Be careful, as they say, what you wish for. A new book, There Goes the Gayborhood? (Princeton University Press, £24.95), by Amin Ghaziani, an American academic, charts the apparent decline of so-called gay villages such as the Castro in San Francisco and Greenwich Village in New York, a decline, it’s suggested, which has come from the very success of the gay movement in being fully accepted into mainstream life. Marriage, adoption, a revolution in public attitudes and sheer visibility have meant that there is simply no longer any need for the solidarity which came from clustering together in particular urban areas — areas which were often chosen for their cheapness, but which were then transformed by gay men with more dash than cash.
Being an American, Ghaziani can’t resist an upbeat note and so concludes that the idea of the “gaybourhood” is simply evolving. But such a position is harder to maintain after a visit to either of the two above districts. Walking through the Castro is rather like strolling along Carnaby Street in search of the purple velvet suits and Union Jack mini-skirts of Swinging London: one is left with the feeling of the show having moved on years ago. And it was Aids that did for Greenwich Village in the 1980s. New York gays moved up a few blocks to Chelsea, although with its gyms and cocktail bars there’s far less of a sense of community there than one felt amid the low-rise, more bohemian streets of the Village, which, frankly, doesn’t “feel” gay at all now.
And what of London’s gaybourhoods? According to the Evening Standard, they’re thriving. The columnist Nick Curtis described his delight at the cafés and new little touches which had sprung up in Vauxhall, where he lives. A gay presence brings less crime and better coffee, apparently.
But I think this is to mistake an area popular with gay men (and unfairly, it is always about gay men — they have more spending power than lesbians) with a thorough-going, property-owning, produce-buying community. Like the Castro and the Village, West Hollywood (known as Boys Town), which I lived adjacent to for a number of years, is one such place: not just clubs and restaurants, but polished four-by-fours, dry cleaners, lawyers and financial advisers. It is as identifiable a community as black South Central or Hispanic East LA. The hills overlooking the flats of Weho, with their higher-end, affluent gay residents, were known locally as the Swish Alps.

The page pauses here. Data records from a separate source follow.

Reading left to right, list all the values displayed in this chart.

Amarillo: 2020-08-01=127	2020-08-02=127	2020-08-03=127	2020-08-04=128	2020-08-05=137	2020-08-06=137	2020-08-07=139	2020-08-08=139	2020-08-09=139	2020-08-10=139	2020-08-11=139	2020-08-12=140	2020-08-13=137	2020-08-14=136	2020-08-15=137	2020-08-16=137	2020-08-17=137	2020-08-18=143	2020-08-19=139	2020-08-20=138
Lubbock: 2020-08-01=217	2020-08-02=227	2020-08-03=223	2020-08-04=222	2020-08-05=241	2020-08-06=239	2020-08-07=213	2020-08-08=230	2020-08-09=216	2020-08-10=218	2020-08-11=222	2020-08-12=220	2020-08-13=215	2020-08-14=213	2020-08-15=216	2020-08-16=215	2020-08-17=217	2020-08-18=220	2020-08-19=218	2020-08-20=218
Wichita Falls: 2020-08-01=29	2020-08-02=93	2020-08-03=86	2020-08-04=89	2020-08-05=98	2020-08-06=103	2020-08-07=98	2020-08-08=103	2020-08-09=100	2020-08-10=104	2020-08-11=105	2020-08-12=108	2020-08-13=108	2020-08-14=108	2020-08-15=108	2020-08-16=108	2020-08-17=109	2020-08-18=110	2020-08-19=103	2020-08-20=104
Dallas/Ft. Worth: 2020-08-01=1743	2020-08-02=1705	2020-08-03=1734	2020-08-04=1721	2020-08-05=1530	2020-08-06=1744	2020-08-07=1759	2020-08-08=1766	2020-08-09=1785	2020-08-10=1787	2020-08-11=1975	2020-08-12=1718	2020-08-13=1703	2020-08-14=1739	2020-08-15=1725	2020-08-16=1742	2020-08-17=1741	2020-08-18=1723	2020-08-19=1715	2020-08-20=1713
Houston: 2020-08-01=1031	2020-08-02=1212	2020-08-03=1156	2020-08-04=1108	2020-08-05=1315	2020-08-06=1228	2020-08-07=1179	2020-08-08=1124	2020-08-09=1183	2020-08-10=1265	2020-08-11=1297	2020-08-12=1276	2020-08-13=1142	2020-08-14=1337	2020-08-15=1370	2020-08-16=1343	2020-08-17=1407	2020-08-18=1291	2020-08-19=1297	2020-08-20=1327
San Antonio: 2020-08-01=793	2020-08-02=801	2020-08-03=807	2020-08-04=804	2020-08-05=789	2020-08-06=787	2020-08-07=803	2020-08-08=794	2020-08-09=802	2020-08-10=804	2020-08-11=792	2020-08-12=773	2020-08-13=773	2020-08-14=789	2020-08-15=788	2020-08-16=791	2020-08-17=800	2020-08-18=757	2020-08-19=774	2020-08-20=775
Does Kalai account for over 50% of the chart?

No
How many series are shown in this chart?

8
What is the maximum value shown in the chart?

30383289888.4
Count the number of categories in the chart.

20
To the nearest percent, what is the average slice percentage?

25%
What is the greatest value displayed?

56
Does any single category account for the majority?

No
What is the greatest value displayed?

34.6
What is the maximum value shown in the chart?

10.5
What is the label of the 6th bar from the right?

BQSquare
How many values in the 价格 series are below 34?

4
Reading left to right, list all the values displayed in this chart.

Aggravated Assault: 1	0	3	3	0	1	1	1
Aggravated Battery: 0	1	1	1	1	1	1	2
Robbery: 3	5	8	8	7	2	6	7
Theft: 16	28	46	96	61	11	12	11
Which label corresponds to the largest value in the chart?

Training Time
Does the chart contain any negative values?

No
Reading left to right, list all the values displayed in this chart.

By this definition, I find it hard to identify any gaybourhoods at all in London. Brighton could certainly claim to be one — not for nothing was it once called Britain’s San Francisco. And by dint of affluence and fashion some areas of the capital certainly attract gay men. But I’m not sure there has ever been a time in London (or Paris or Rome for that matter) when you chose where you lived on the basis of sexual preference. Perhaps Ghaziani’s villages are a particularly American phenomenon.
Are gaybourhoods in the fully-fledged sense a good thing anyway? There are certainly gay men and women who have a nostalgia for the radicalism of the ’70s; they despair at the mimicking of straight life, its weddings and nursery waiting-lists. Others rail against the apparent urge towards respectability, even detecting the emergence of a kind of gay Puritanism. I can understand this longing for the solidarity which the enclave represented. But identity politics produces ghettos both mental and physical.
What London has always had are thriving gay areas centred around bars and clubs. When I first ventured out on the scene in the early ’80s, it was to Earls Court. The pubs and clubs which stood almost cheek by jowl have all disappeared, as though they were never there. For the past 20 years Soho has been pretty much the gay epicentre, followed by Vauxhall and, more recently, Shoreditch in the East End.
It is on the gay scene that undoubtedly one can see changes. More and more pubs and bars are “mixed”, having become particularly popular with groups of young women meeting after work for a bottle of white wine. And the number of gay venues continues to contract as younger gay men see little need for them; I can think of four bars which have disappeared within a small area of the West End in the past few years.
However, it is arguably technology which has had the biggest effect. Before the internet, before apps like Grindr, which operates like a kind of sexual sat-nav, gay men mostly had just the bars in which to meet Mr Right or Mr Right Now. Smartphones and computers have made all this somewhat redundant, and have provided a great example of how technology, rather than wider social trends, can change people’s behaviour. One paradoxical outcome of this, oddly enough, is that there are now many gay men once again sitting alone in their London rooms. Only now, they have a glowing screen for company.